Именно поэтому глаза играют настолько значительную роль в насильственных столкновениях. Солдаты, парализованные ужасом, отводят глаза точно так же, как совершают по-детски магические жесты, направленные на то, чтобы остаться незамеченными противником. Победителям сражений ненавистно смотреть в глаза врагам, которых они убивают. Даже в обычной жизни соперничество пристальных взглядов трудно выдержать больше, чем несколько секунд, а зачастую оно не длится дольше нескольких долей секунды [Mazur et al. 1980]. Например, для вооруженных грабителей конфронтации глаза в глаза с жертвой, сколь бы обрывочный характер они ни носили, похоже, невыносимы.

Приближаясь к этому невидимому, но тактильно и телесно ощущаемому барьеру, некоторому меньшинству участников боевых действий (в меньшинстве случаев) удается его преодолеть. Зачастую это происходит при помощи внезапного рывка, напоминающего проталкивание сквозь стеклянную стену с последующим бесконтрольным падением на другую сторону – именно по ту сторону стены происходит наступательная паника, и теперь вся напряженность выливается в атаку. Для некоторых бойцов упомянутый барьер оказывается сниженным более постоянным способом или по меньшей мере на продолжительный период времени – они находятся в субъективной зоне сражения, где ведут огонь, берут на себя инициативу, а иногда даже метко стреляют. Именно эти люди составляют элиту насилия.
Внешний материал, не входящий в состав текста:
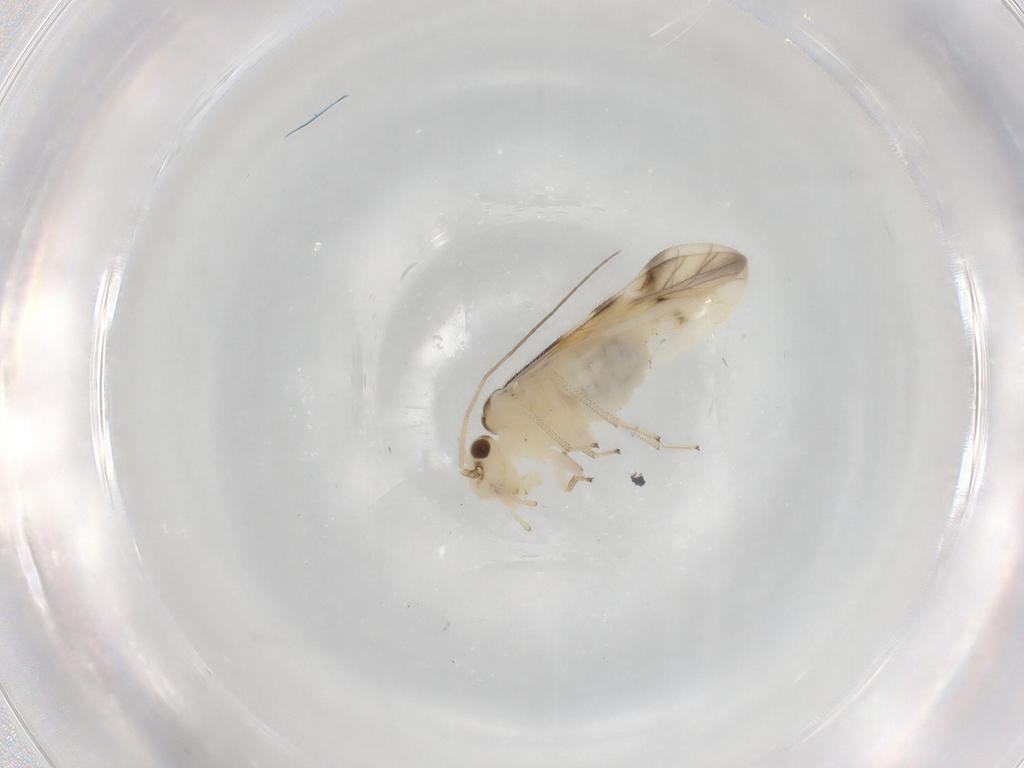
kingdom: Animalia
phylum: Arthropoda
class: Insecta
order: Psocodea
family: Caeciliusidae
Более подробно она будет рассмотрена в главе 8, а сейчас можно отметить, что данная группа также сформирована барьером напряженности/страха, который представляет собой эмоциональную структуру боевой ситуации – в совершенно буквальном смысле речь идет об эмоциях, распределенных по некоторому участку пространства. Одни люди – безэмоциональные или хладнокровные – воспринимают напряженность/страх других с отстраненной дистанции; их успех обусловлен именно таким отношением к напряженности/страху. Другие – горячие и неистовые – подпитываются чужим страхом не столько осознанно, сколько с помощью своего рода асимметричной вовлеченности, когда страх одной стороны противостояния влечет за собой неистовую атаку другой.
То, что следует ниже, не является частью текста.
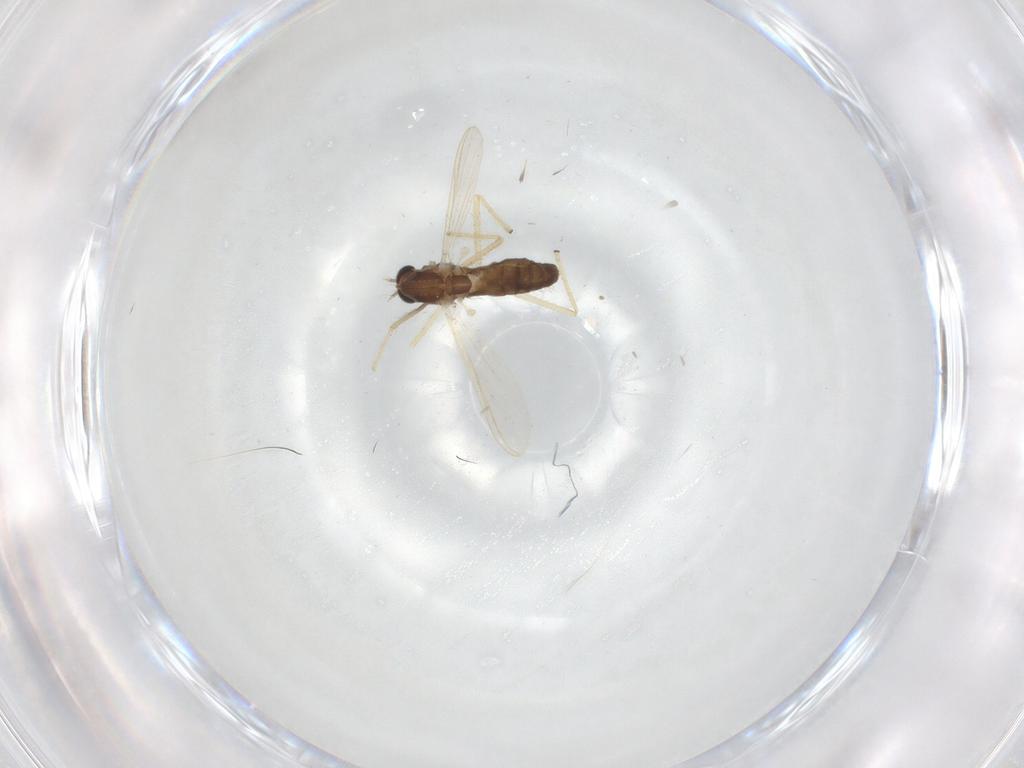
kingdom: Animalia
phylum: Arthropoda
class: Insecta
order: Diptera
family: Chironomidae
Поле боя часто описывается идиомой «туман сражения» – всепроникающая неразбериха, спешка и затруднения с координацией действий присутствуют на многих уровнях: организационном, коммуникативном, логистическом и (буквально) визуальном. Как уже было сказано, самым значительным компонентом тумана сражения является напряженность прорыва сквозь привычную солидарность взаимодействия. К нему же относятся и другие компоненты, связанные со страхом – страх убийства других людей, а также страх ранения, увечья и собственной смерти. Все эти страхи сцепляются в более сильное ощущение напряженности. Тот или иной из этих отдельных страхов можно успокоить или снизить до такого уровня, когда он оказывает умеренное или незначительное влияние на эффективность действий. Так в особенности обстоит дело со страхом ранения или смерти, который, по-видимому, легче всего преодолеть с помощью социальной поддержки или под социальным давлением. Страх убийства других людей тоже можно превзойти, в особенности при помощи трансформации коллективной напряженности сражения в моменты вовлеченности в агрессию. Именно поэтому я полагаю, что самой глубокой эмоцией является напряженность самого конфликта, которая формирует поведение его участников даже в те моменты, когда они преодолевают тот аспект страха, что побуждает их отступать или убегать.